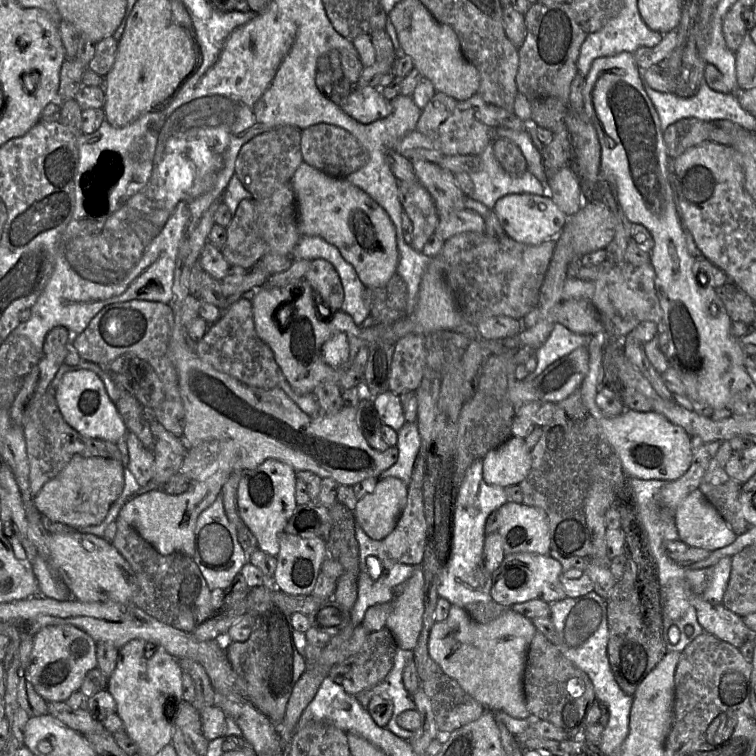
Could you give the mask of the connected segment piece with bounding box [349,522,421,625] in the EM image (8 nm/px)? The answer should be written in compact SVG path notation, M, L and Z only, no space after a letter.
M356 522L355 535L359 545L360 572L357 581L358 596L352 610L350 611L351 615L349 624L360 625L369 608L383 603L391 603L397 595L397 588L405 583L412 576L416 568L421 568L421 566L407 565L393 560L389 556L389 553L383 541L376 541L371 539Z

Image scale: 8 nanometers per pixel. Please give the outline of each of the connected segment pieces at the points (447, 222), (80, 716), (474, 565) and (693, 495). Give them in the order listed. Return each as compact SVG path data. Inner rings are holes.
M465 208L454 211L448 216L439 216L435 235L446 241L462 232L484 233L485 228L484 219L478 213Z
M65 701L48 702L47 707L48 714L81 735L99 734L106 730L104 725L94 718L88 710L71 708Z
M483 459L475 460L467 469L456 494L452 553L440 575L437 590L440 598L462 608L471 603L493 601L492 574L485 568L483 561L485 524L489 515L506 502L505 487L488 484L483 478Z
M700 489L692 491L679 504L674 523L680 540L710 552L730 545L737 537Z

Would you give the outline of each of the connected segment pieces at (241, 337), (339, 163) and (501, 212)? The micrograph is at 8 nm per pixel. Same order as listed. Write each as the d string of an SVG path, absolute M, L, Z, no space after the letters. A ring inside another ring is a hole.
M240 298L223 310L221 317L209 325L201 341L193 346L203 361L248 386L272 389L279 388L280 382L286 381L272 350L255 331L252 304L245 298Z
M316 124L301 131L301 154L308 165L334 178L346 178L368 160L367 151L348 131L331 124Z
M507 194L497 200L493 211L510 238L528 245L556 238L568 220L568 216L558 208L551 197L545 195Z

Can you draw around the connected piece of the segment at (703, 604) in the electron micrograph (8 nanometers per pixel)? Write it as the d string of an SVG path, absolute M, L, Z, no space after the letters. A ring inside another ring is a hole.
M694 595L692 606L695 607L697 620L705 632L736 648L740 648L751 639L753 633L744 624L743 617L728 610L722 604L712 604L703 599L702 595Z

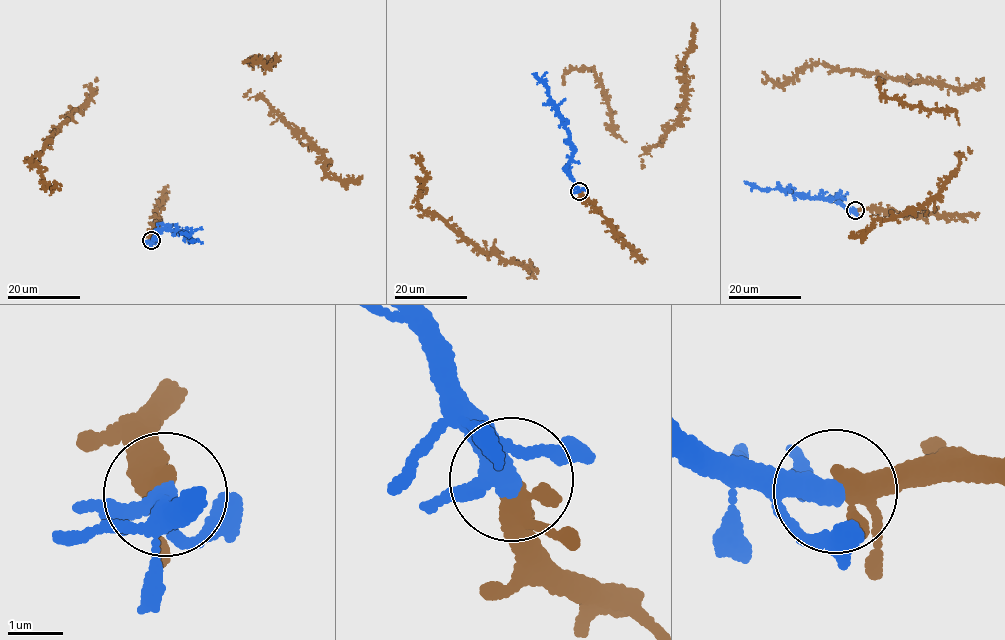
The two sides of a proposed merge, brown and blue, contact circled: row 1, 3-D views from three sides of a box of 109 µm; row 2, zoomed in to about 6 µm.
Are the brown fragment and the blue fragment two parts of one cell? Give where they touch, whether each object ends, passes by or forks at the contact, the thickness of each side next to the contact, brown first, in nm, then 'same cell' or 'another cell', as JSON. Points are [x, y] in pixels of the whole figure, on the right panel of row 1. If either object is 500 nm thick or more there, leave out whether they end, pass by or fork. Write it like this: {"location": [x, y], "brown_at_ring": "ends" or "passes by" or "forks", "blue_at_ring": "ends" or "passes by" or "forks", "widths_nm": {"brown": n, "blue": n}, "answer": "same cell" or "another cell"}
{"location": [855, 210], "brown_at_ring": "passes by", "blue_at_ring": "forks", "widths_nm": {"brown": 400, "blue": 280}, "answer": "same cell"}

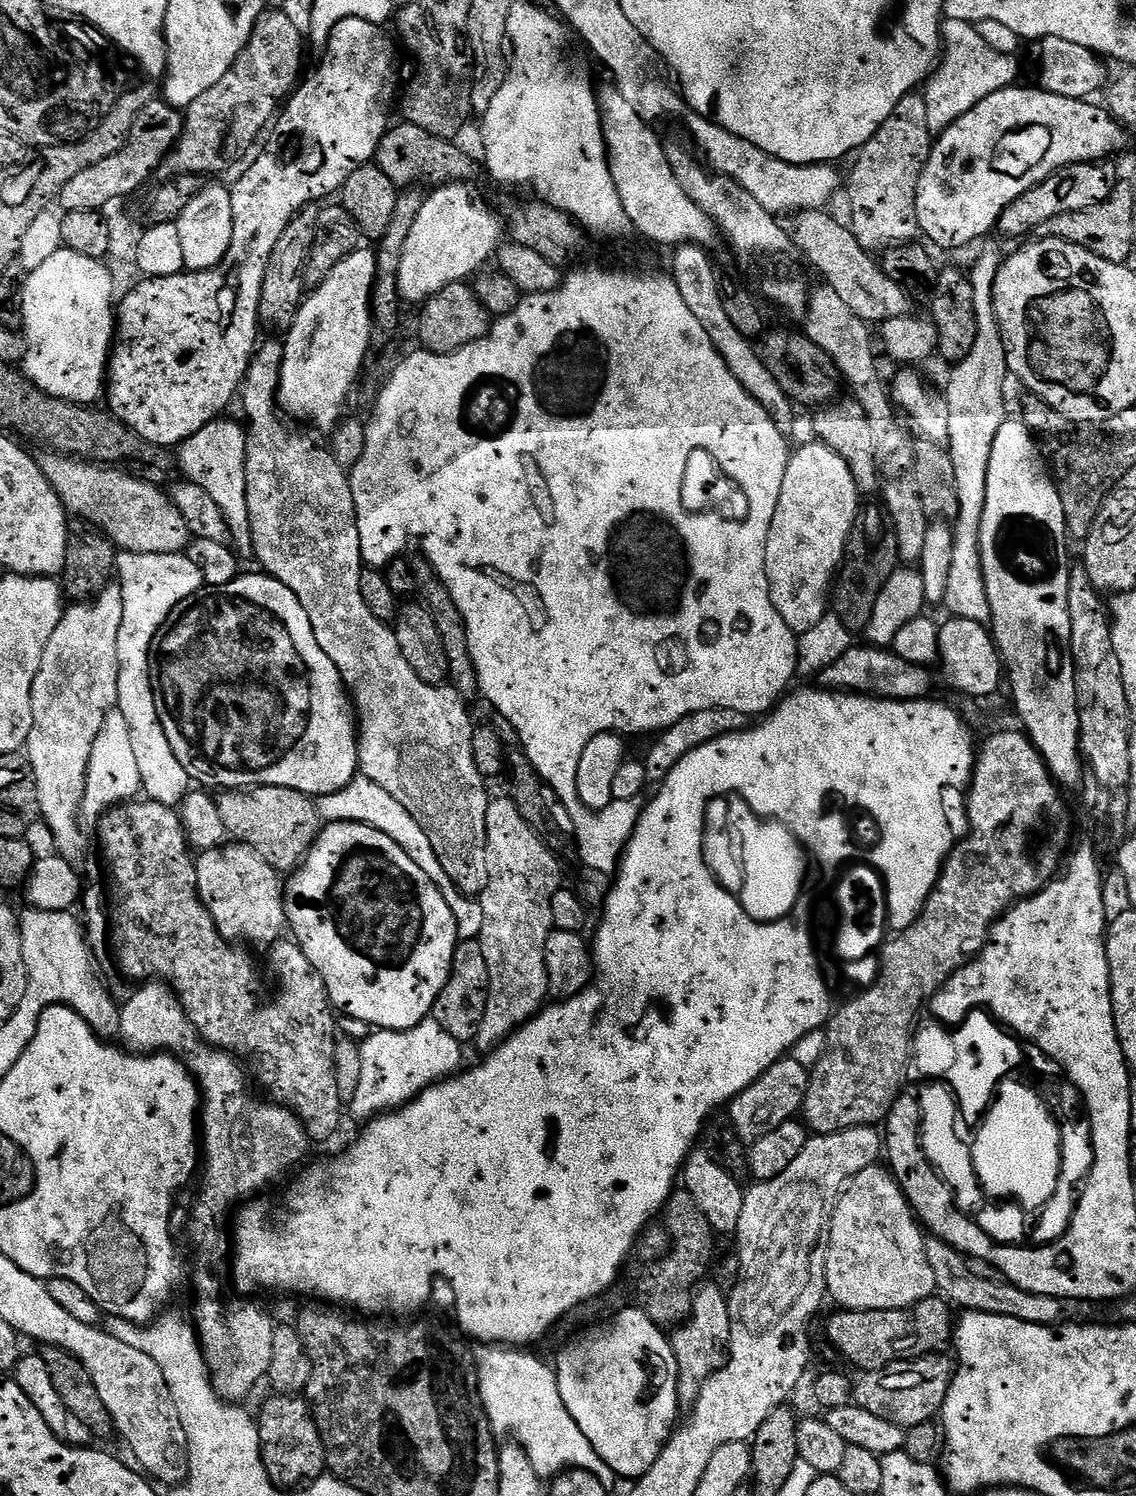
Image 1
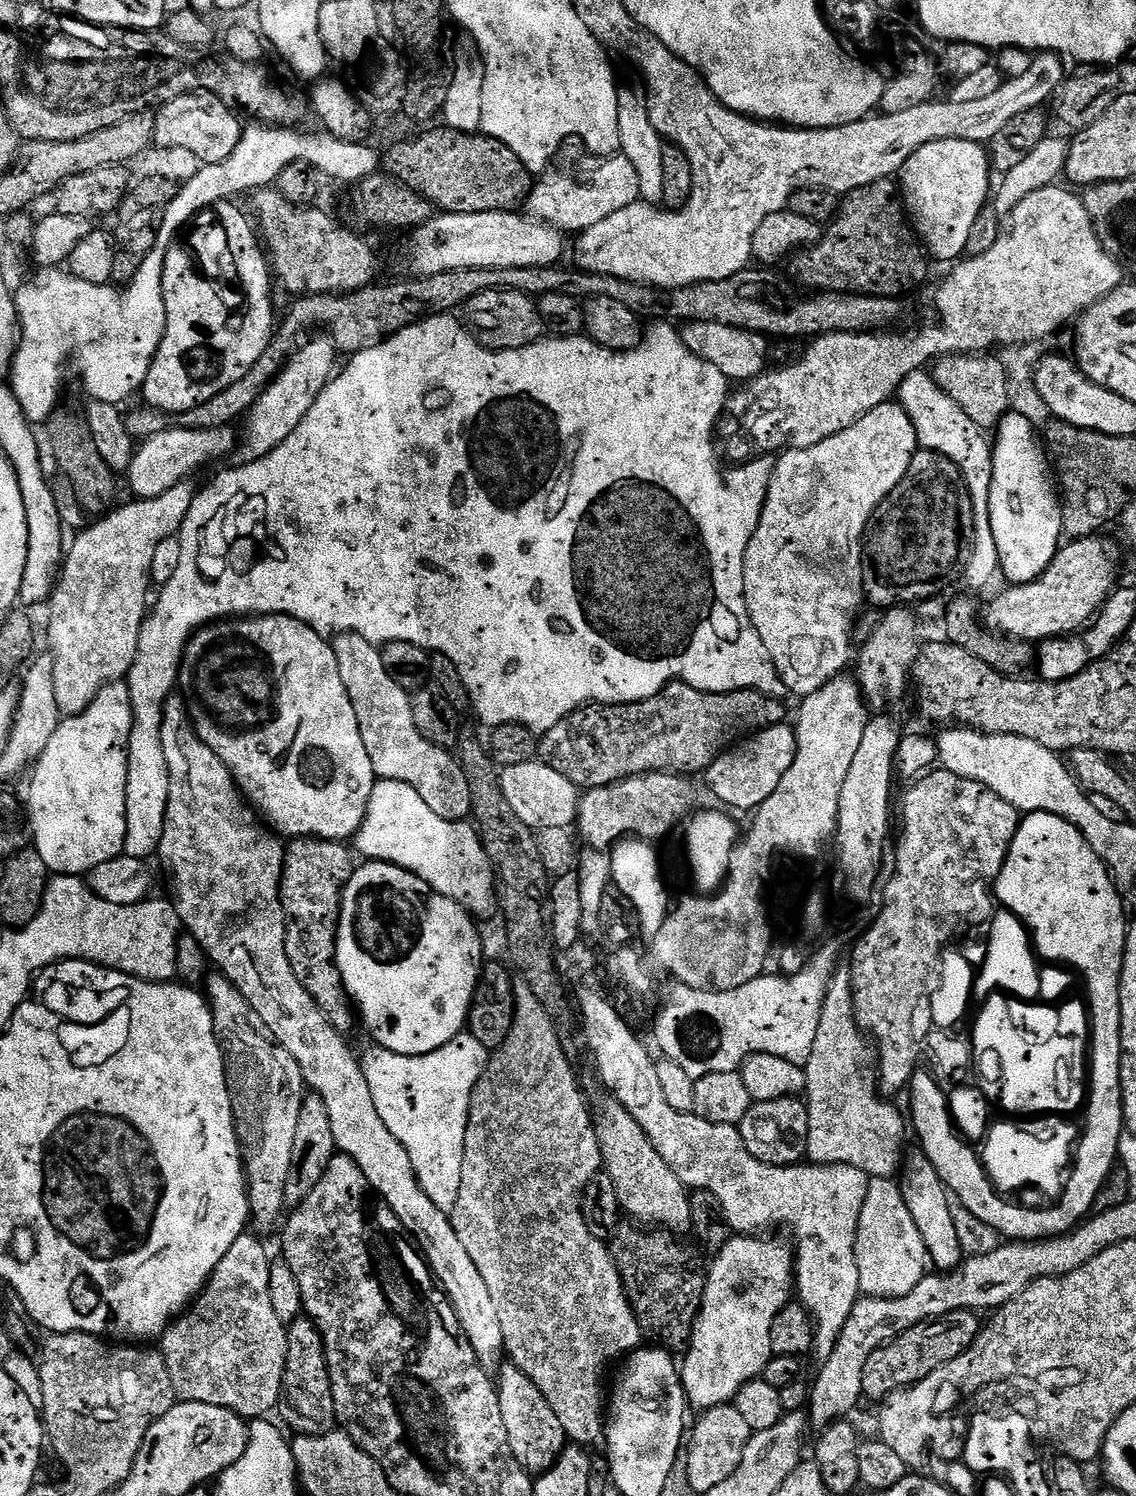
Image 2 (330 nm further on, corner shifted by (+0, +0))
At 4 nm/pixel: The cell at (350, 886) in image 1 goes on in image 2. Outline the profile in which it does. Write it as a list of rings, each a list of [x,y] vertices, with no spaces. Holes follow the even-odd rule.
[[[384,860],[364,862],[364,865],[353,871],[348,879],[348,885],[344,887],[344,897],[340,907],[340,925],[336,928],[336,965],[342,974],[342,982],[347,990],[351,1003],[358,1013],[358,1020],[364,1023],[364,1028],[373,1036],[379,1047],[390,1050],[394,1054],[403,1056],[421,1056],[430,1054],[442,1046],[446,1046],[458,1035],[465,1031],[468,1022],[468,1011],[472,1005],[472,999],[476,993],[476,983],[480,980],[480,969],[485,963],[484,944],[480,941],[480,932],[476,929],[477,921],[468,915],[468,911],[458,906],[450,898],[434,892],[422,878],[418,878],[413,872],[399,868],[396,864],[388,864]]]

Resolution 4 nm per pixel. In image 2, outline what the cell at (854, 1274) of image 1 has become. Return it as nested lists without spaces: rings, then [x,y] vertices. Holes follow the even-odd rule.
[[[872,1178],[868,1181],[866,1202],[862,1206],[862,1218],[858,1218],[858,1234],[856,1235],[856,1261],[858,1262],[858,1282],[864,1296],[878,1298],[898,1298],[910,1294],[922,1278],[929,1275],[930,1261],[926,1242],[922,1242],[922,1234],[918,1234],[918,1226],[914,1226],[914,1218],[910,1218],[910,1210],[906,1210],[906,1198],[902,1198],[899,1183],[892,1178]]]

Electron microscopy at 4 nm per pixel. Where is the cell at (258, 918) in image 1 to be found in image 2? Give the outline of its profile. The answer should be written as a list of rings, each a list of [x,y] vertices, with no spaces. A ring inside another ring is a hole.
[[[222,974],[215,975],[209,975],[207,977],[206,989],[208,988],[208,992],[206,991],[206,999],[208,1001],[208,1007],[212,1010],[212,1021],[214,1022],[216,1036],[220,1040],[220,1047],[224,1049],[224,1062],[228,1070],[228,1092],[232,1096],[232,1113],[236,1119],[236,1135],[240,1137],[240,1151],[244,1161],[244,1177],[248,1179],[248,1210],[251,1219],[255,1223],[257,1220],[260,1224],[272,1224],[276,1219],[279,1221],[286,1212],[284,1191],[286,1190],[286,1177],[290,1174],[290,1154],[294,1150],[294,1129],[298,1127],[298,1114],[302,1114],[302,1102],[306,1095],[304,1075],[298,1066],[298,1062],[294,1062],[290,1050],[286,1050],[276,1041],[276,1037],[272,1035],[272,1031],[266,1026],[266,1022],[262,1022],[262,1018],[254,1010],[254,1006],[250,1006],[248,999],[225,976]]]

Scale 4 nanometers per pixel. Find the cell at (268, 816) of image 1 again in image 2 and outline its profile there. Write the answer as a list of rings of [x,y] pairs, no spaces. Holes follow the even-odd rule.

WORK TASK »
Skip the pictures and give the entries above again word for word.

TASK RESULT »
Could you give the mask of the connected segment piece with bounding box [349,522,421,625] in the EM image (8 nm/px)? The answer should be written in compact SVG path notation, M, L and Z only, no space after a letter.
M356 522L355 535L359 545L360 572L357 581L358 596L352 610L350 611L351 615L349 624L360 625L369 608L383 603L391 603L397 595L397 588L405 583L412 576L416 568L421 568L421 566L407 565L393 560L389 556L389 553L383 541L376 541L371 539Z

Image scale: 8 nanometers per pixel. Please give the outline of each of the connected segment pieces at the points (447, 222), (80, 716), (474, 565) and (693, 495). Give them in the order listed. Return each as compact SVG path data. Inner rings are holes.
M465 208L454 211L448 216L439 216L435 235L446 241L462 232L484 233L485 228L484 219L478 213Z
M65 701L48 702L47 707L48 714L81 735L99 734L106 730L104 725L94 718L88 710L71 708Z
M483 459L475 460L467 469L456 494L452 553L440 575L437 590L440 598L462 608L471 603L493 601L492 574L485 568L483 561L485 524L489 515L506 502L505 487L488 484L483 478Z
M700 489L692 491L679 504L674 523L680 540L710 552L730 545L737 537Z

Would you give the outline of each of the connected segment pieces at (241, 337), (339, 163) and (501, 212)? The micrograph is at 8 nm per pixel. Same order as listed. Write each as the d string of an SVG path, absolute M, L, Z, no space after the letters. A ring inside another ring is a hole.
M240 298L223 310L221 317L209 325L201 341L193 346L203 361L248 386L272 389L279 388L280 382L286 381L272 350L255 331L252 304L245 298Z
M316 124L301 131L301 154L308 165L334 178L346 178L368 160L367 151L348 131L331 124Z
M507 194L497 200L493 211L510 238L528 245L556 238L568 220L568 216L558 208L551 197L545 195Z

Can you draw around the connected piece of the segment at (703, 604) in the electron micrograph (8 nanometers per pixel)? Write it as the d string of an SVG path, absolute M, L, Z, no space after the letters. A ring inside another ring is a hole.
M694 595L692 606L695 607L697 620L705 632L736 648L740 648L751 639L753 633L744 624L743 617L728 610L722 604L712 604L703 599L702 595Z

The two sides of a proposed merge, brown and blue, contact circled: row 1, 3-D views from three sides of a box of 109 µm; row 2, zoomed in to about 6 µm.
Are the brown fragment and the blue fragment two parts of one cell? Give where they touch, whether each object ends, passes by or forks at the contact, the thickness of each side next to the contact, brown first, in nm, then 'same cell' or 'another cell', as JSON. Points are [x, y] in pixels of the whole figure, on the right panel of row 1. If either object is 500 nm thick or more there, leave out whether they end, pass by or fork. Write it like this: {"location": [x, y], "brown_at_ring": "ends" or "passes by" or "forks", "blue_at_ring": "ends" or "passes by" or "forks", "widths_nm": {"brown": n, "blue": n}, "answer": "same cell" or "another cell"}
{"location": [855, 210], "brown_at_ring": "passes by", "blue_at_ring": "forks", "widths_nm": {"brown": 400, "blue": 280}, "answer": "same cell"}

Image 1
Image 2 (330 nm further on, corner shifted by (+0, +0))
At 4 nm/pixel: The cell at (350, 886) in image 1 goes on in image 2. Outline the profile in which it does. Write it as a list of rings, each a list of [x,y] vertices, with no spaces. Holes follow the even-odd rule.
[[[384,860],[364,862],[364,865],[353,871],[348,879],[348,885],[344,887],[344,897],[340,907],[340,925],[336,928],[336,965],[342,974],[342,982],[347,990],[351,1003],[358,1013],[358,1020],[364,1023],[364,1028],[373,1036],[379,1047],[390,1050],[394,1054],[403,1056],[421,1056],[430,1054],[442,1046],[446,1046],[458,1035],[465,1031],[468,1022],[468,1011],[472,1005],[472,999],[476,993],[476,983],[480,980],[480,969],[485,963],[484,944],[480,941],[480,932],[476,929],[477,921],[468,915],[468,911],[458,906],[450,898],[434,892],[422,878],[418,878],[413,872],[399,868],[396,864],[388,864]]]

Resolution 4 nm per pixel. In image 2, outline what the cell at (854, 1274) of image 1 has become. Return it as nested lists without spaces: rings, then [x,y] vertices. Holes follow the even-odd rule.
[[[872,1178],[868,1181],[866,1202],[862,1206],[862,1218],[858,1218],[858,1234],[856,1235],[856,1261],[858,1262],[858,1282],[864,1296],[878,1298],[898,1298],[910,1294],[922,1278],[929,1275],[930,1261],[926,1242],[922,1242],[922,1234],[918,1234],[918,1226],[914,1226],[914,1218],[910,1218],[910,1210],[906,1210],[906,1198],[902,1198],[899,1183],[892,1178]]]

Electron microscopy at 4 nm per pixel. Where is the cell at (258, 918) in image 1 to be found in image 2? Give the outline of its profile. The answer should be written as a list of rings, each a list of [x,y] vertices, with no spaces. A ring inside another ring is a hole.
[[[222,974],[215,975],[209,975],[207,977],[206,989],[208,988],[208,992],[206,991],[206,999],[208,1001],[208,1007],[212,1010],[212,1021],[214,1022],[216,1036],[220,1040],[220,1047],[224,1049],[224,1062],[228,1070],[228,1092],[232,1096],[232,1113],[236,1119],[236,1135],[240,1137],[240,1151],[244,1161],[244,1177],[248,1179],[248,1210],[251,1219],[255,1223],[257,1220],[260,1224],[272,1224],[276,1219],[279,1221],[286,1212],[284,1191],[286,1190],[286,1177],[290,1174],[290,1154],[294,1150],[294,1129],[298,1127],[298,1114],[302,1114],[302,1102],[306,1095],[304,1075],[298,1066],[298,1062],[294,1062],[290,1050],[286,1050],[276,1041],[276,1037],[272,1035],[272,1031],[266,1026],[266,1022],[262,1022],[262,1018],[254,1010],[254,1006],[250,1006],[248,999],[225,976]]]

Scale 4 nanometers per pixel. Find the cell at (268, 816) of image 1 again in image 2 and outline its profile there. Write the answer as a list of rings of [x,y] pairs, no spaces. Holes follow the even-odd rule.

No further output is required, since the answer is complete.